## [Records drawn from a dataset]
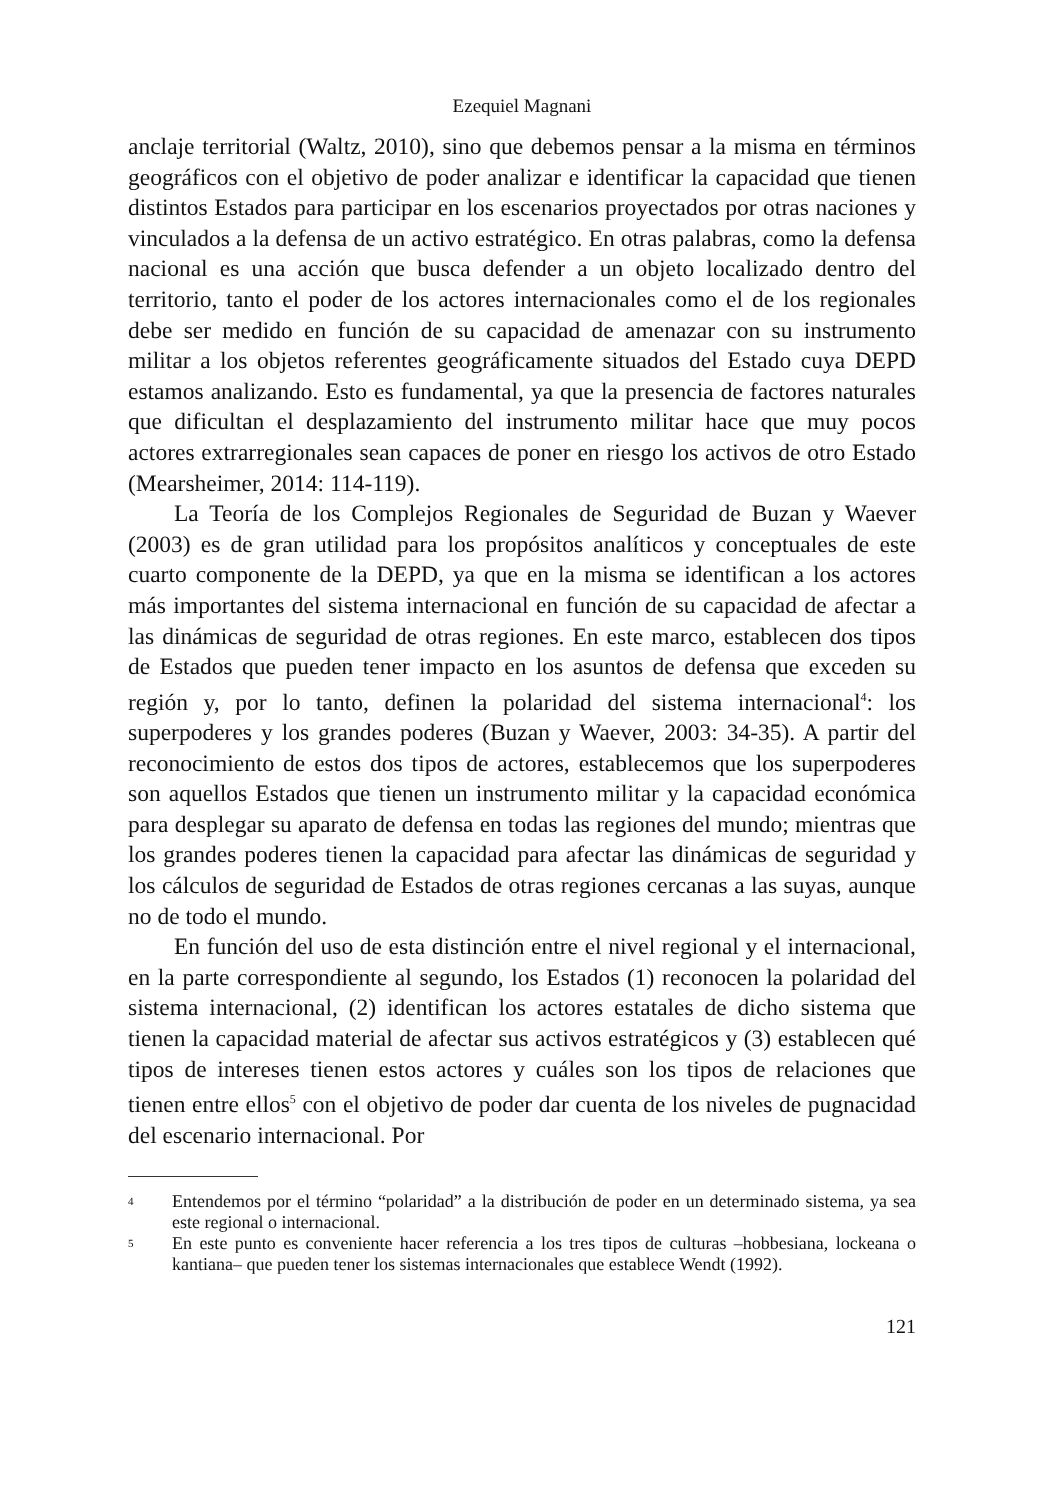Ezequiel Magnani
anclaje territorial (Waltz, 2010), sino que debemos pensar a la misma en términos geográficos con el objetivo de poder analizar e identificar la capacidad que tienen distintos Estados para participar en los escenarios proyectados por otras naciones y vinculados a la defensa de un activo estratégico. En otras palabras, como la defensa nacional es una acción que busca defender a un objeto localizado dentro del territorio, tanto el poder de los actores internacionales como el de los regionales debe ser medido en función de su capacidad de amenazar con su instrumento militar a los objetos referentes geográficamente situados del Estado cuya DEPD estamos analizando. Esto es fundamental, ya que la presencia de factores naturales que dificultan el desplazamiento del instrumento militar hace que muy pocos actores extrarregionales sean capaces de poner en riesgo los activos de otro Estado (Mearsheimer, 2014: 114-119).
La Teoría de los Complejos Regionales de Seguridad de Buzan y Waever (2003) es de gran utilidad para los propósitos analíticos y conceptuales de este cuarto componente de la DEPD, ya que en la misma se identifican a los actores más importantes del sistema internacional en función de su capacidad de afectar a las dinámicas de seguridad de otras regiones. En este marco, establecen dos tipos de Estados que pueden tener impacto en los asuntos de defensa que exceden su región y, por lo tanto, definen la polaridad del sistema internacional<sup>4</sup>: los superpoderes y los grandes poderes (Buzan y Waever, 2003: 34-35). A partir del reconocimiento de estos dos tipos de actores, establecemos que los superpoderes son aquellos Estados que tienen un instrumento militar y la capacidad económica para desplegar su aparato de defensa en todas las regiones del mundo; mientras que los grandes poderes tienen la capacidad para afectar las dinámicas de seguridad y los cálculos de seguridad de Estados de otras regiones cercanas a las suyas, aunque no de todo el mundo.
En función del uso de esta distinción entre el nivel regional y el internacional, en la parte correspondiente al segundo, los Estados (1) reconocen la polaridad del sistema internacional, (2) identifican los actores estatales de dicho sistema que tienen la capacidad material de afectar sus activos estratégicos y (3) establecen qué tipos de intereses tienen estos actores y cuáles son los tipos de relaciones que tienen entre ellos<sup>5</sup> con el objetivo de poder dar cuenta de los niveles de pugnacidad del escenario internacional. Por
4 Entendemos por el término “polaridad” a la distribución de poder en un determinado sistema, ya sea este regional o internacional.
5 En este punto es conveniente hacer referencia a los tres tipos de culturas –hobbesiana, lockeana o kantiana– que pueden tener los sistemas internacionales que establece Wendt (1992).
121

## [YOUR OBJECTIVE]
Would you return, unchanged, the lines from the one containing "La Teoría de" through the end of the entries?

## [RESPONSE]
La Teoría de los Complejos Regionales de Seguridad de Buzan y Waever (2003) es de gran utilidad para los propósitos analíticos y conceptuales de este cuarto componente de la DEPD, ya que en la misma se identifican a los actores más importantes del sistema internacional en función de su capacidad de afectar a las dinámicas de seguridad de otras regiones. En este marco, establecen dos tipos de Estados que pueden tener impacto en los asuntos de defensa que exceden su región y, por lo tanto, definen la polaridad del sistema internacional<sup>4</sup>: los superpoderes y los grandes poderes (Buzan y Waever, 2003: 34-35). A partir del reconocimiento de estos dos tipos de actores, establecemos que los superpoderes son aquellos Estados que tienen un instrumento militar y la capacidad económica para desplegar su aparato de defensa en todas las regiones del mundo; mientras que los grandes poderes tienen la capacidad para afectar las dinámicas de seguridad y los cálculos de seguridad de Estados de otras regiones cercanas a las suyas, aunque no de todo el mundo.
En función del uso de esta distinción entre el nivel regional y el internacional, en la parte correspondiente al segundo, los Estados (1) reconocen la polaridad del sistema internacional, (2) identifican los actores estatales de dicho sistema que tienen la capacidad material de afectar sus activos estratégicos y (3) establecen qué tipos de intereses tienen estos actores y cuáles son los tipos de relaciones que tienen entre ellos<sup>5</sup> con el objetivo de poder dar cuenta de los niveles de pugnacidad del escenario internacional. Por
4 Entendemos por el término “polaridad” a la distribución de poder en un determinado sistema, ya sea este regional o internacional.
5 En este punto es conveniente hacer referencia a los tres tipos de culturas –hobbesiana, lockeana o kantiana– que pueden tener los sistemas internacionales que establece Wendt (1992).
121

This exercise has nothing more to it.